Conformalized Super Learner

The Super Learner (SL) is a widely used ensemble method that combines predictions from a library of learners based on their predictive performance. Interval predictions are of considerable practical interest because they allow uncertainty in predictions produced by an individual learner or an ensemble to be quantified. Several methods have been proposed for constructing interval predictions based on the SL, however, these approaches are typically justified using asymptotic arguments or rely on computationally intensive procedures such as the bootstrap. Conformal prediction (CP) is a machine learning framework for constructing prediction intervals with finite-sample and asymptotic coverage guarantees under mild conditions.
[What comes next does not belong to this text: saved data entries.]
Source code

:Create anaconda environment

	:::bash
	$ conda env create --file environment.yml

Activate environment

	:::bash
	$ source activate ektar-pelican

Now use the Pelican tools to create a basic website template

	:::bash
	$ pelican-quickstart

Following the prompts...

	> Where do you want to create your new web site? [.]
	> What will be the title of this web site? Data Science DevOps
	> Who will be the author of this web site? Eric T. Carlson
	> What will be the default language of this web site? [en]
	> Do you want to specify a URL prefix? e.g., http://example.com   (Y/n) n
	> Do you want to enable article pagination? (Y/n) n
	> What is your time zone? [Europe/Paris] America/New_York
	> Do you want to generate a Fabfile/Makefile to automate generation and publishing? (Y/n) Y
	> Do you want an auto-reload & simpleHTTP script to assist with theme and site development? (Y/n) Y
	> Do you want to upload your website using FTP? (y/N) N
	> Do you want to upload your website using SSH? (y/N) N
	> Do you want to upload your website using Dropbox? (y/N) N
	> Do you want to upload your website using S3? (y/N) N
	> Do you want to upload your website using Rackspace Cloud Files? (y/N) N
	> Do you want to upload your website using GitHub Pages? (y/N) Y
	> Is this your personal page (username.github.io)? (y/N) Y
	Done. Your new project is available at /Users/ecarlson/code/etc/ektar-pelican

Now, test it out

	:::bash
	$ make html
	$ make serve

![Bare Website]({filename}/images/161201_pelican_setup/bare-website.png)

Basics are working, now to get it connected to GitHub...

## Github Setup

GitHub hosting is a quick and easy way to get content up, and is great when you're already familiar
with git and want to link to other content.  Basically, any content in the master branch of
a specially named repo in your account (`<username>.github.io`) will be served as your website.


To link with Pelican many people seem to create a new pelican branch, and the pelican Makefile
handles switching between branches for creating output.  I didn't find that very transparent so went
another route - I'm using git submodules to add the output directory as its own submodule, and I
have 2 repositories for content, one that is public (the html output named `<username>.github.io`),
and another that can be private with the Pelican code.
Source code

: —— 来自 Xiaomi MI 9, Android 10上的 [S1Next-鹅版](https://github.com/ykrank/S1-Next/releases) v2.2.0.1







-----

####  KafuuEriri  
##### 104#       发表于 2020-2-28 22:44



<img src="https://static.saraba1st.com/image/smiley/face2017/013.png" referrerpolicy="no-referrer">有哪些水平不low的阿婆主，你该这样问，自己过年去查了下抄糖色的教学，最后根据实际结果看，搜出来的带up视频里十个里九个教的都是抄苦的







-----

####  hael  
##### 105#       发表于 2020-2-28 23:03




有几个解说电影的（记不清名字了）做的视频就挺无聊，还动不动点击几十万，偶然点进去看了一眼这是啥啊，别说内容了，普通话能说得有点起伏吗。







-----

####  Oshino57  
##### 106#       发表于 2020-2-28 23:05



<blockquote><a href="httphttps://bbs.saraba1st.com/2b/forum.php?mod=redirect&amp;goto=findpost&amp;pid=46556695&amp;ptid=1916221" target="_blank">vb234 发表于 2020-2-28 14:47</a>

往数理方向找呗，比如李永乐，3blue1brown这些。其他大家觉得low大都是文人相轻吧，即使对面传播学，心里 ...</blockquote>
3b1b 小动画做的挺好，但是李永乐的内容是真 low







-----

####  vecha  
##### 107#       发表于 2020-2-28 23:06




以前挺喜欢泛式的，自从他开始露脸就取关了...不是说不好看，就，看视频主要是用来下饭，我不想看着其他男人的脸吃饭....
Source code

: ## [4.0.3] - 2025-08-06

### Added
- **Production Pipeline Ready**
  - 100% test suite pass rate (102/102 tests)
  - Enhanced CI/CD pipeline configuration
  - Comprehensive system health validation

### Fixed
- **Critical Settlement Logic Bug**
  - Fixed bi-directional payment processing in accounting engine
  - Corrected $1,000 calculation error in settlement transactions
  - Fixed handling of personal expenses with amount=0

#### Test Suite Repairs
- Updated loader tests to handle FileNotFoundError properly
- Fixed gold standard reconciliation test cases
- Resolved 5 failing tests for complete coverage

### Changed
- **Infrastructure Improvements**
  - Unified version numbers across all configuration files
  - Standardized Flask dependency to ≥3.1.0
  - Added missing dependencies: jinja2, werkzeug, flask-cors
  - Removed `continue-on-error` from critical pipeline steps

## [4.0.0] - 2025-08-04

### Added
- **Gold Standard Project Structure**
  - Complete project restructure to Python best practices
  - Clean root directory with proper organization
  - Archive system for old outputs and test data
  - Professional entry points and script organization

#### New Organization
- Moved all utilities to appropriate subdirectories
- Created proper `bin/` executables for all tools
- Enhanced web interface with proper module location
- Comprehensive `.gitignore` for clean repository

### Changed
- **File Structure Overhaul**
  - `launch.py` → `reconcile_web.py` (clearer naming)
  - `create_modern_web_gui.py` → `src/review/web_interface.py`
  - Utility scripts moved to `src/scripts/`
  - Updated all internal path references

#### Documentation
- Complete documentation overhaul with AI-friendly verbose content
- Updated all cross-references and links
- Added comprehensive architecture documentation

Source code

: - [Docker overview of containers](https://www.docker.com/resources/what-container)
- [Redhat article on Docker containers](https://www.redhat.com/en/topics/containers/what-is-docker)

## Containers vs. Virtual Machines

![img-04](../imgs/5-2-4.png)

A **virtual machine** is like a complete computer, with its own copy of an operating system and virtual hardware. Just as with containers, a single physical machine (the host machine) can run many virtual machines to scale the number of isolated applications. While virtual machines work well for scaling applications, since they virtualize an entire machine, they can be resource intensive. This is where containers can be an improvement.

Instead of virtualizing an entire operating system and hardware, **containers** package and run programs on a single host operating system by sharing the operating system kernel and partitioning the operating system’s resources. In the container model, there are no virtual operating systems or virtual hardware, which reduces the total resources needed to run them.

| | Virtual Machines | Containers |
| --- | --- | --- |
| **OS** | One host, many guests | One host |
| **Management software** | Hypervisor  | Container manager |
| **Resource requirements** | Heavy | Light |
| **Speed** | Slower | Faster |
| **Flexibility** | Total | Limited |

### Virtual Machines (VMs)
We propose coupling CP with the SL through a natural construction that mirrors the original SL framework, using individual learner weights and combining learner-specific conformity scores via a weighted majority vote. We characterize the properties of the resulting SL-based prediction intervals for continuous outcomes. We cover settings under exchangeability, potential violations of exchangeability, and data-generating mechanisms exhibiting heteroscedasticity, sparsity, and other forms of distributional heterogeneity. A comprehensive simulation study shows that the conformalized SL achieves valid finite-sample coverage with competitive performance relative to the true data-generating mechanism. A central contribution of this work is an application to predicting creatinine levels using socio-demographic, biometric, and laboratory measurements. This example demonstrates the benefits of an ensemble with carefully selected learners designed to capture key aspects of complex regression functions, including non-linear effects, interactions, sparsity, heteroscedasticity, and robustness to outliers.R

翻译：超级学习器（SL）是一种广泛使用的集成方法，它基于预测性能组合来自学习器库的预测。区间预测具有重要的实践意义，因为它能够量化单个学习器或集成模型预测结果的不确定性。目前已提出多种基于SL构建区间预测的方法，但这些方法通常依赖于渐近理论论证或需要计算密集型程序（如自助法）。共形预测（CP）是一种机器学习框架，能在温和条件下构建具有有限样本和渐近覆盖保证的预测区间。我们提出通过自然构造将CP与SL结合，该构造镜像原始SL框架，使用个体学习器权重并通过加权多数投票整合学习器特定的一致性分数。我们刻画了由此产生的基于SL的连续结果预测区间的特性。我们涵盖了可交换性条件下的设置、可交换性的潜在违反，以及呈现异方差性、稀疏性和其他分布异质性形式的数据生成机制。全面的模拟研究表明，共形化超级学习器能实现有效的有限样本覆盖，其性能与真实数据生成机制相比具有竞争力。本研究的一项核心贡献是将其应用于利用社会人口学、生物统计学和实验室测量数据预测肌酐水平。该示例展示了精心选择的学习器集成的优势，这些学习器旨在捕捉复杂回归函数的关键特征，包括非线性效应、交互作用、稀疏性、异方差性以及对异常值的稳健性。